» **Task description**: Extend the text below on how the query optimizer uses indexes, starting after its final sentence.

START Text segment

Using Indexes

Indexes can speedup both selection queries and join queries if they are applied properly. The following two sections describe scenarios that indexes are explored inside the system for query processing purpose.

Selection Queries

The query optimizer chooses to use a secondary index for query execution if both of the following conditions are met:

  • The query contains a conjunctive equality or range predicate over one or more fields, or a join predicate (see the next section). The conjunctive predicate has a form:

    QualifiedName Operator Literal ( AND field Operator Literal )+

    where Operator is =, >, >=, <, <=, or BETWEEN;

  • There is an index with a key, such that the corresponding fields in the predicate form a prefix of that key. For example, suppose that there is an index on dataset foo with key fields c_s and c_d.

    CREATE INDEX idx_s_d ON foo(c_s:STRING, c_d:DOUBLE);

The following query uses the index because it has an equality predicate (=) on a field (c_s) that is a prefix of the indexed key (c_s, c_d):

SELECT f.c_x as res
FROM foo f
WHERE f.c_s = 'world';

If you would like an available index to not be used for a particular query predicate (e.g., because there will be many, many matching objects), a skip-index hint can be used:

SELECT f.c_x as res
FROM foo f
WHERE f.c_s /*+ skip-index */ = 'world';

If multiple indexes are eligible access paths, there can be two cases:

  • Two or more indexes are sharing the same prefix and the predicate is on that prefix: For example: indexA is on (c1, c2), indexB is on (c1, c3) and the predicate is on c1 (c1 = 100). In this case, the query optimizer picks the first index in the order of their names, e.g., indexA;

  • No indexes share the same prefix and the predicate refers to fields from each individual index. For example: indexA in on (c1) and indexB is on (c2), the predicate is on c1 and c2 (c1 = 100 and c2 = 200). In this case, both indexes will be used to retrieve matched primary keys and then the key sets will be intersected to further filter retrieved primary keys.

END Text segment
START Supplied information

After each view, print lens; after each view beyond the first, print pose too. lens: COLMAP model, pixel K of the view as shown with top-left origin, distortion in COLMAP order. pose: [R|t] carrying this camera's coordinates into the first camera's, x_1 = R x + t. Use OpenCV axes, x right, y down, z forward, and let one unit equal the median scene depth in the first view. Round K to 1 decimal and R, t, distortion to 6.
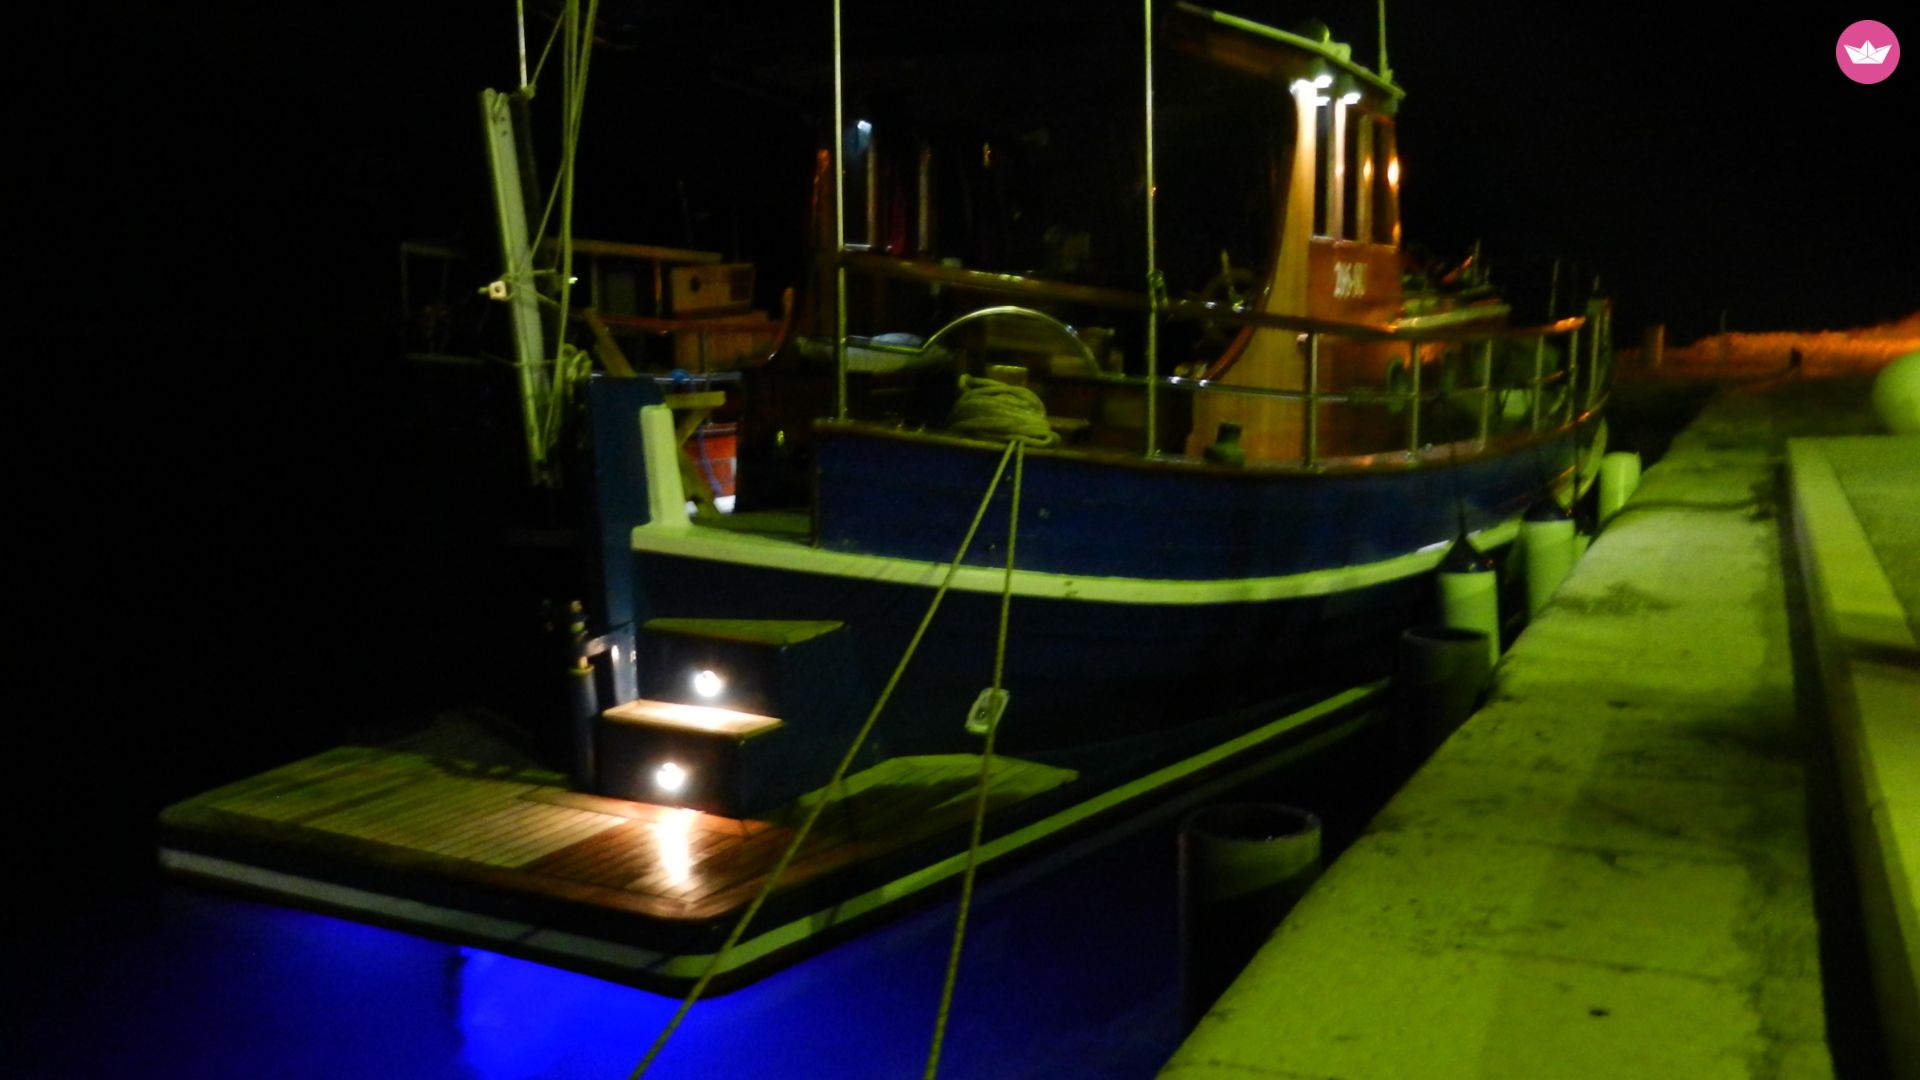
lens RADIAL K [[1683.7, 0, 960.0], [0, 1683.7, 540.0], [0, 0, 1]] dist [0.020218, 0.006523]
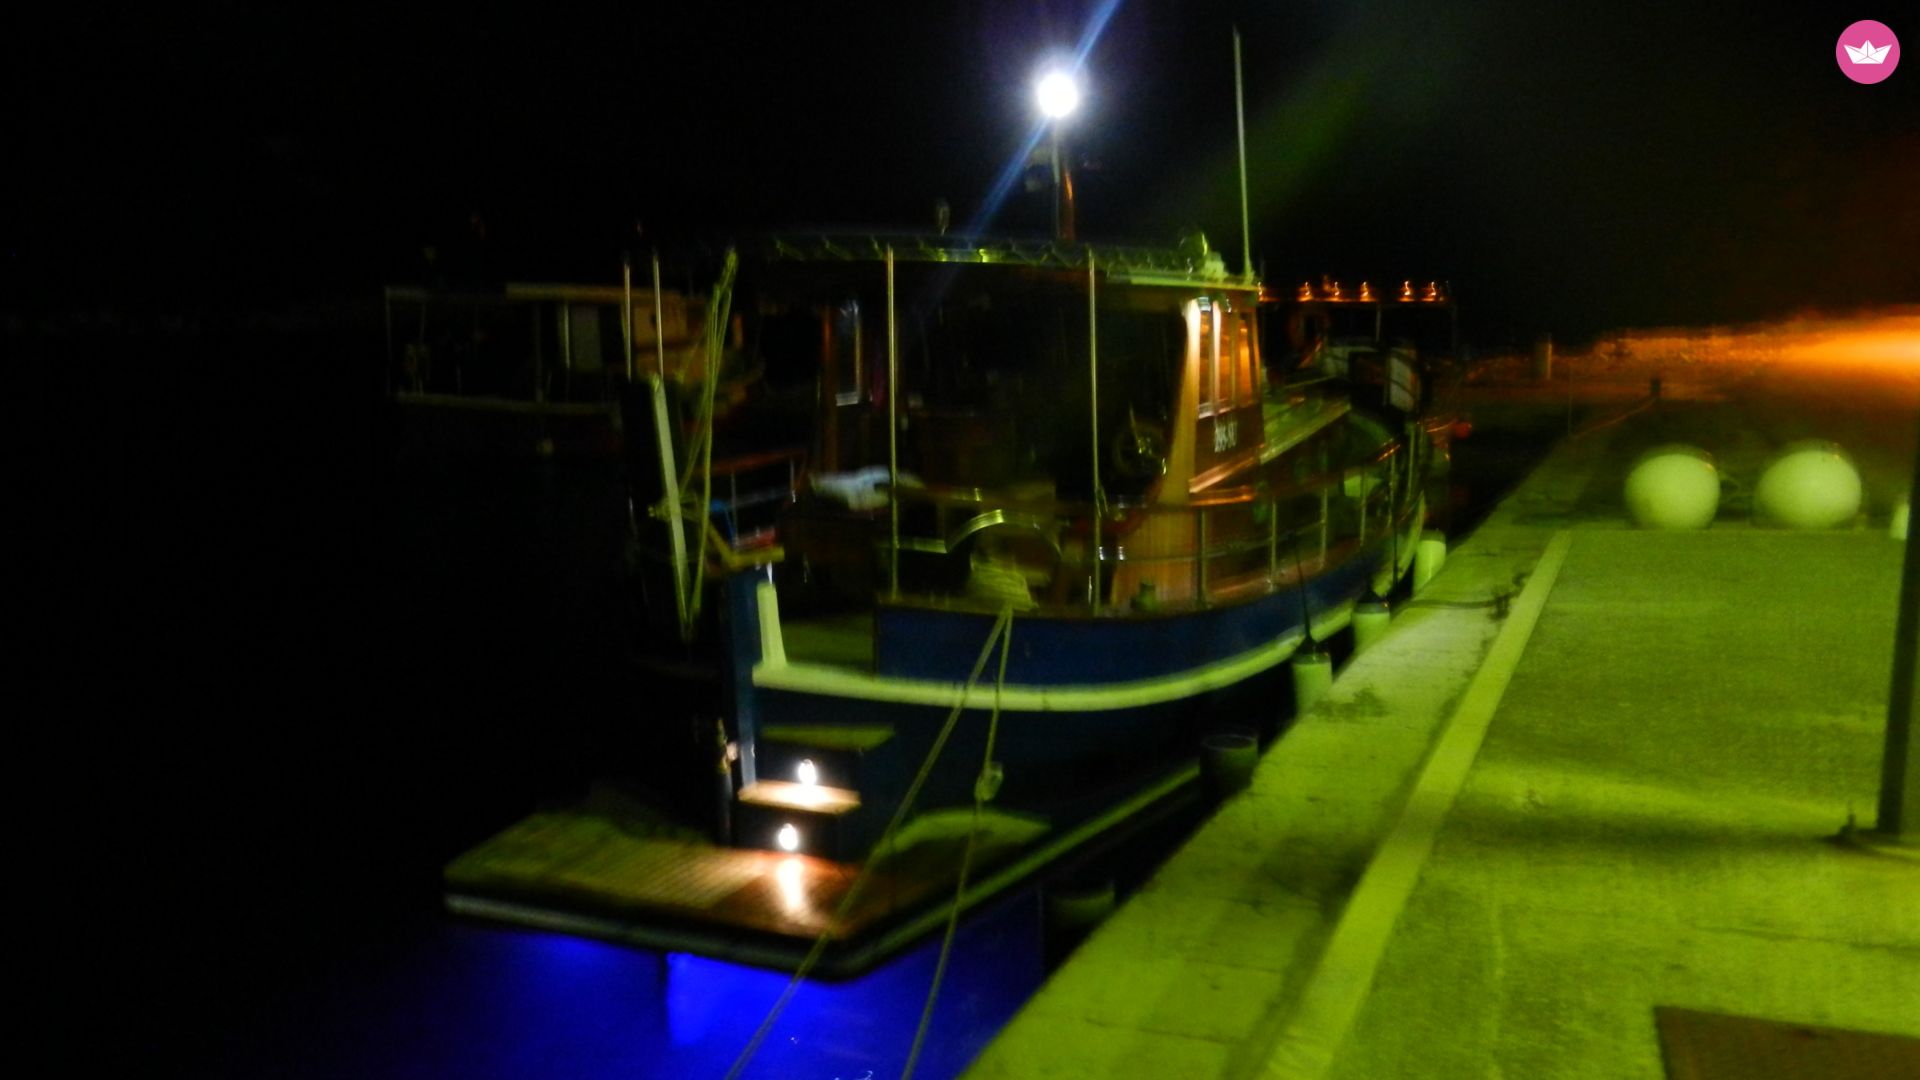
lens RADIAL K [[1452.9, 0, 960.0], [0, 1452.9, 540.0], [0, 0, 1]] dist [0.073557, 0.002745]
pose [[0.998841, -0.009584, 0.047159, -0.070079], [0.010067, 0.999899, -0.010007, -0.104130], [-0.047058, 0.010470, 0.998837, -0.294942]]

END Supplied information

» **Answer area**:
Join Queries

SQL++ support joins from standard SQL in the following forms:

  • Inner join:

    SELECT * FROM ds_outer, ds_inner WHERE <predicate>;
    SELECT * FROM ds_outer JOIN ds_inner ON <predicate>;
  • Left outer join:

    SELECT * FROM ds_outer LEFT OUTER JOIN ds_inner ON <predicate>;

ds_outer is the outer branch and ds_inner is the inner branch (in the order in which they appear in the FROM clause).

The query optimizer picks an index for join evaluation if the following conditions are met:

  • The join predicate is an equality or range predicate that refers to fields from both branches of the join, in the form of:

    fn(expr_outer) /*+ indexnl */ op field_inner

    where op is <, <=, =, >=, >, or BETWEEN;

  • field_inner is a field from the inner dataset on which the index is defined;

  • The index join hint, /*+ indexnl */, is provided for the join predicate;

  • fn() is a function that returns the same data type as the type specified in the index for the field_inner. Usually, fn() is one of the following: to_string(), to_double(), or to_bigint().

Note that if the type of expr_outer is not known at compile time therefore the index join cannot be selected if the join predicate is just expr_outer /*+ indexnl */ op field_inner.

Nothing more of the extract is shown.